**PASSAGE TO READ**
○ ○ ○ ○
# Iran’s Newest Benefactor: China



## Vikrant (Aug 10, 2017)

The relationship is quite deep, especially in the military arena. 

---







...

Rather than show any indication that it seeks rapprochement with the West, Iran increasingly appears to be using its relationship with China and Russia to stymie the West. Consider the following from the Iranian press: The Islamic Revolutionary Guard Corps’ special airborne unit is training in China with Chinese special forces, who are drilling the Iranians on artillery as well as parachuting and jumping from Chinese Z8KA helicopters.

Given the role of the Islamic Revolutionary Guard Corps in projecting Iranian power, as well as training proxy forces and terrorist groups, it’s not a leap to believe that the Islamic Revolutionary Guard Corps might take the lessons learned in China and transmit them to Hezbollah, Hamas, and Asa’ib Ahl al-Haq.

Kerry myopically viewed diplomacy as a compromise to resolve conflict. He never understood—and his aides were too ambitious to warn him—that countries like Iran, China, and Russia often use diplomacy insincerely as an asymmetric strategy to advance their own power while hamstringing the United States. That does not mean that diplomacy is not valuable; it remains a tool of statecraft. But to enter into it naively severely undercuts the security of the United States and its allies.

The Iranian Military Is Being Aided by China and Russia


----------



## cnelsen (Aug 11, 2017)

Remind me. Iran is an enemy why?


----------



## cnelsen (Aug 11, 2017)

Vikrant said:


> The relationship is quite deep, especially in the military arena.
> 
> ---
> 
> ...


Oh, I should've kept reading: "But to enter into it naively severely undercuts the security of the United States and its (((allies)))." Iran isn't an enemy in the sense of an actual enemy who poses an actual threat to the actual security of the United States. It's an "enemy" in the sense of being next on the list of countries to be obliterated on a bloodthirsty "ally's" path to world domination.


----------



## cnelsen (Aug 11, 2017)

Vikrant said:


> Rather than show any indication that it seeks rapprochement with the West, Iran increasingly appears to be using its relationship with China and Russia to stymie the West.


This is (((classic))). Even though we and our (((allies))) have been the aggressors, the onus is on Iran to seek rapprochement. It reminds me of the time fat venomous NYT columnist Frank Rich referred to the "unrepentant Pat Buchanan". Repent for what, fat Frank? Pat Buchanan is a thousand times the man--in talent, intelligence, patriotism, humanity, honor, courage, integrity, and decency--than that fat pusbag of slime, Frank Rich, will ever hope to be. If anyone needs to be seeking rapprochement, we do with the world.


----------



## Penelope (Aug 11, 2017)

Vikrant said:


> The relationship is quite deep, especially in the military arena.
> 
> ---
> 
> ...



Everyone needs allies.  We alienate countries, and the world hates us, except of course France, the UK and Germany. (deep down they might as well).  The only reason Israel likes the US is Christian money, be assured they also like Russia. The third most pop language in Israel is Russian, not English.


----------



## irosie91 (Aug 12, 2017)

cnelsen said:


> Remind me. Iran is an enemy why?



read the very insightful post of Vikrant-----the OP.      also----penny likes the policies of iran


----------



## Bleipriester (Aug 12, 2017)
○ ○ ○ ○
**DATA EXTRACT**
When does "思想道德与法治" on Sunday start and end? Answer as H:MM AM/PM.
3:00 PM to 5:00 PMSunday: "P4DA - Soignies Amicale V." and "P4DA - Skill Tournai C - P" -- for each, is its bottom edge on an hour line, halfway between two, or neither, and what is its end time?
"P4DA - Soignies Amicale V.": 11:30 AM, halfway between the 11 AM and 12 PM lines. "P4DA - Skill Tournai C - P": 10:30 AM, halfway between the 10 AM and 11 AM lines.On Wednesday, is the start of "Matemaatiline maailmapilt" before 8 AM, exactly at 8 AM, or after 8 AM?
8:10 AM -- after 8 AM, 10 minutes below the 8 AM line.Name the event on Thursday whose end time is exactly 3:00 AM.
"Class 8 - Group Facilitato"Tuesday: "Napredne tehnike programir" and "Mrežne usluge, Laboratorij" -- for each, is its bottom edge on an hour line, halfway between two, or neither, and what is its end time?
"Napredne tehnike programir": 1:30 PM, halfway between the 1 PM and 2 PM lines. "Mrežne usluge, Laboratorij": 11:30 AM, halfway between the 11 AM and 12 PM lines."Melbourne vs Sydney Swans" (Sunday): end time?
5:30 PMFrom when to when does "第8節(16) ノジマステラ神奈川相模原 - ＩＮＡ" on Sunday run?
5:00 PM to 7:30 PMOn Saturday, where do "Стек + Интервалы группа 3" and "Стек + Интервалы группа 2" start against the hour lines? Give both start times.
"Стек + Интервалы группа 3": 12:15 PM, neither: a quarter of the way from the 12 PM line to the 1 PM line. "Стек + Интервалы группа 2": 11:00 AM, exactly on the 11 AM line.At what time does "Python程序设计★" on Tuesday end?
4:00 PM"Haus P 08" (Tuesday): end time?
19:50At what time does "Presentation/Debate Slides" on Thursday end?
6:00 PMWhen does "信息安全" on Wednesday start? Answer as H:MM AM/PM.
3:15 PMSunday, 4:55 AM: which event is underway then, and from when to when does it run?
○ ○ ○ ○
**WHAT THIS TASK INVOLVES**
From the forum thread above about China backing Iran, reproduce word for word everything from "This is (((classic)))." down to "Penelope (Aug 11, 2017)".

**WORKED SOLUTION**
This is (((classic))). Even though we and our (((allies))) have been the aggressors, the onus is on Iran to seek rapprochement. It reminds me of the time fat venomous NYT columnist Frank Rich referred to the "unrepentant Pat Buchanan". Repent for what, fat Frank? Pat Buchanan is a thousand times the man--in talent, intelligence, patriotism, humanity, honor, courage, integrity, and decency--than that fat pusbag of slime, Frank Rich, will ever hope to be. If anyone needs to be seeking rapprochement, we do with the world.


----------



## Penelope (Aug 11, 2017)